Researching the Changes of Serum Procalcitonin Levels in Ventilator-Associated Pneumonia PatientsDung Thai Pham1*, Thach Ngoc Nguyen2 and Quyet Do3
- Corresponding Author:
- Dung Thai Pham
Intensive Care Unit, Hospital 103
263 Phung Hung, Ha Dong, Hanoi, Vietnam
Fax: +84 435627456
E-mail: [email protected]
Received Date: June 23, 2017; Accepted Date: July 14, 2017; Published Date: July 24, 2017
Citation: Pham DT, Nguyen TN, Do Q (2017) Researching the Changes of Serum Procalcitonin Levels in Ventilator-Associated Pneumonia Patients. Mycobact Dis 7:246. doi:10.4172/2161-1068.1000246
Copyright: © 2017 Dung TP, et al. This is an open-access article distributed under the terms of the Creative Commons Attribution License, which permits unrestricted use, distribution, and reproduction in any medium, provided the original author and source are credited.
Background: Ventilator-Associated Pneumonia (VAP) is the most common hospital acquired infection in the intensive care unit with high mortality rate. The role of the clinical symptoms for the VAP diagnosis is limited. Procalcitonin (PCT), currently interested biomarkers, plays an important role in the diagnosis and the outcome of the ventilator-associated pneumonia patients.
Objective: To evaluate the changes of serum procalcitonin level for the diagnosis and the prognosis of the ventilator-associated pneumonia patients.
Materials and Methods: One hundred twenty two mechanical ventilated cases at Intensive Care Unit were divided into the VAP group (n=63) and the non-VAP group (n=59) depending on whether the patients developed VAP after 48 hour of endotracheal intubations and mechanical ventilation or not. The serum procalcitonin level, Clinical Pulmonary Infection Score (CPIS) described by Pugin et al.
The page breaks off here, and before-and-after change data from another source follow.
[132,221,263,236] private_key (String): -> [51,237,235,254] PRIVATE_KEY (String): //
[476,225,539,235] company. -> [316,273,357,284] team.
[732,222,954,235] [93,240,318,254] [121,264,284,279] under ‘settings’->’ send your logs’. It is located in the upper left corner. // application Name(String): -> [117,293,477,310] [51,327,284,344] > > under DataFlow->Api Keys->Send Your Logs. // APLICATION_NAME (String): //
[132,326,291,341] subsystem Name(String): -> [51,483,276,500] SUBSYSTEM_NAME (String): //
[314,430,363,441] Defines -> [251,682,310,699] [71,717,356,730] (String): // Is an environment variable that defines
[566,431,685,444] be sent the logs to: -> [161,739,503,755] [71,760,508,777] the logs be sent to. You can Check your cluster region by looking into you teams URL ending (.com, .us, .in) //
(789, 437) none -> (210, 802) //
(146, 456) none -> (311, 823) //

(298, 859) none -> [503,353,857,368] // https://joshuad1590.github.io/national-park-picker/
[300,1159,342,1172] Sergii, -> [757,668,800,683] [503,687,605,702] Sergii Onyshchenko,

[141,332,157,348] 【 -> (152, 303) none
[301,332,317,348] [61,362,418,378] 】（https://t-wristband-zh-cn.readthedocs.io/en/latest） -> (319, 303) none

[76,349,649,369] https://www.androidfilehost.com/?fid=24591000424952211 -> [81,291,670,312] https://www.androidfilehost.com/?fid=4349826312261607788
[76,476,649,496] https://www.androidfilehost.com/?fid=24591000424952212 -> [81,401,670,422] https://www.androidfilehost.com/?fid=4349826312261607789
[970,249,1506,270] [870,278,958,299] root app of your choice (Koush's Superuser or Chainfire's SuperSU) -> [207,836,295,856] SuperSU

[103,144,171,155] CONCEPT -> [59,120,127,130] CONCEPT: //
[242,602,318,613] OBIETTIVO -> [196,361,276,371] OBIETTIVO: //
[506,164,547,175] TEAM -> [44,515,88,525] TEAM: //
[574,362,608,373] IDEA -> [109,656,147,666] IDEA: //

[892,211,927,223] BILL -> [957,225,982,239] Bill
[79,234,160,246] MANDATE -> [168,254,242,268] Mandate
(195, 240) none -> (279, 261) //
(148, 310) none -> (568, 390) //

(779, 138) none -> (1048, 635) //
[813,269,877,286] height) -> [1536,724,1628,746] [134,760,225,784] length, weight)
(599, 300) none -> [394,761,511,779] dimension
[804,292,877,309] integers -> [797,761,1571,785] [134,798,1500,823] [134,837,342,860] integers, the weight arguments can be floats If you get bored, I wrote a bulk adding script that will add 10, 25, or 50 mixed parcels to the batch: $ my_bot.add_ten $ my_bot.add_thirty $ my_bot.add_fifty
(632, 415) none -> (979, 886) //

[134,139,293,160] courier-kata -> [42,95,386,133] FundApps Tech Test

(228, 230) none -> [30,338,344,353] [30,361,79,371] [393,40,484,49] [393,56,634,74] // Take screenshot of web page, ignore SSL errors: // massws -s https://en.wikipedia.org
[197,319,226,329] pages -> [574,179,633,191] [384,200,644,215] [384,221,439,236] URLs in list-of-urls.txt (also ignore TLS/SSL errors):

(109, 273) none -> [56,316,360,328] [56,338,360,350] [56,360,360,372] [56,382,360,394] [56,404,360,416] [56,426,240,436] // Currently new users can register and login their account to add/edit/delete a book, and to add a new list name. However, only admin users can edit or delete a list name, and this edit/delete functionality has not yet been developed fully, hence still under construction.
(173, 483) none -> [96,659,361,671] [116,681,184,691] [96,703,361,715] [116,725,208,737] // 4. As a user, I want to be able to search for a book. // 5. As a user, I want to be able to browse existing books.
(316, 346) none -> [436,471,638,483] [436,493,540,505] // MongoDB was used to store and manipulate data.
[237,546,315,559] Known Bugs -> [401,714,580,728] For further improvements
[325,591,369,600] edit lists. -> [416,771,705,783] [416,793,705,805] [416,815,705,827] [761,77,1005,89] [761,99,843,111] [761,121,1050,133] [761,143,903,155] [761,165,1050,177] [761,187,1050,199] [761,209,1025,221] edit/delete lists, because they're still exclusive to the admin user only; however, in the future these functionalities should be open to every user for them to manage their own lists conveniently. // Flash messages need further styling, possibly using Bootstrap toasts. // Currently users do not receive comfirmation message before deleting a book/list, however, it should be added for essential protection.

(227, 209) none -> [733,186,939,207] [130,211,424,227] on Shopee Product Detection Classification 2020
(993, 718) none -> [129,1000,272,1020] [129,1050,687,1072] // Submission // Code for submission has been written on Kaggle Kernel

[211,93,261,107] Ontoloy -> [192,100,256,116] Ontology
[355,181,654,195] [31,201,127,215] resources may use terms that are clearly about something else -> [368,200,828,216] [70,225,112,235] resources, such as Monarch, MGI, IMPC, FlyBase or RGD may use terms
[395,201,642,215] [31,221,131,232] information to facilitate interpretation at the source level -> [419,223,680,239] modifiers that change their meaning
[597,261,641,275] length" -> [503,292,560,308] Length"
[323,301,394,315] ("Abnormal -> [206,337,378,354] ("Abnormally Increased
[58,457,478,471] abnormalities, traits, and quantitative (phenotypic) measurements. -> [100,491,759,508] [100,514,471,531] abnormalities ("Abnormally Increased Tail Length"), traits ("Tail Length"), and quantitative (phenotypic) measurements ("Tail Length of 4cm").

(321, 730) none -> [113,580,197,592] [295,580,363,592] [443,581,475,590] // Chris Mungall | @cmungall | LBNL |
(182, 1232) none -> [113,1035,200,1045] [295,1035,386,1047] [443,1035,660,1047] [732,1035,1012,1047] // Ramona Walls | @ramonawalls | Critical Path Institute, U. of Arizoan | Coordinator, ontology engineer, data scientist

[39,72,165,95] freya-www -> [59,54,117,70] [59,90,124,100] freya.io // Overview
Or Schurink et al. were determined at the following times: The starting of mechanical ventilation, the VAP onset, at days 3, 5, 7 after VAP.
Results: Serum procalcitonin level>0.5 ng/ ml had a role at quite good VAP diagnosis with the Sensitivity (Se) 68.25% and the Specificity (Sp) 89.83%. When both Pugin’s CPIS and procalcitonin were positive, the diagnostic efficiency were Se 59.58% and Sp 97.06%. When both Schurink’s CPIS and procalcitonin were positive, the diagnostic efficiency were Se 51.99% and Sp 92.07%. Mortality rate was 5% at serum procalcitonin level<0.5 ng/ ml but it was 75% at serum procalcitonin level>10 ng/ ml.
Conclusions: Procalcitonin has both the diagnosis value in the ventilator- associated pneumonia patients and the prognostic value in their treatment outcome and the mortality rate. Serum procalcitonin concentration >0.5 ng/ml had a role at quite good VAP diagnosis with the sensitivity 68.25% and the specificity 89.83%. The higher serum procalcitonin level was associated with the higher mortality rate and the mortality rate was 75% at serum procalcitonin level>10 ng/ ml in ventilator-associated pneumonia.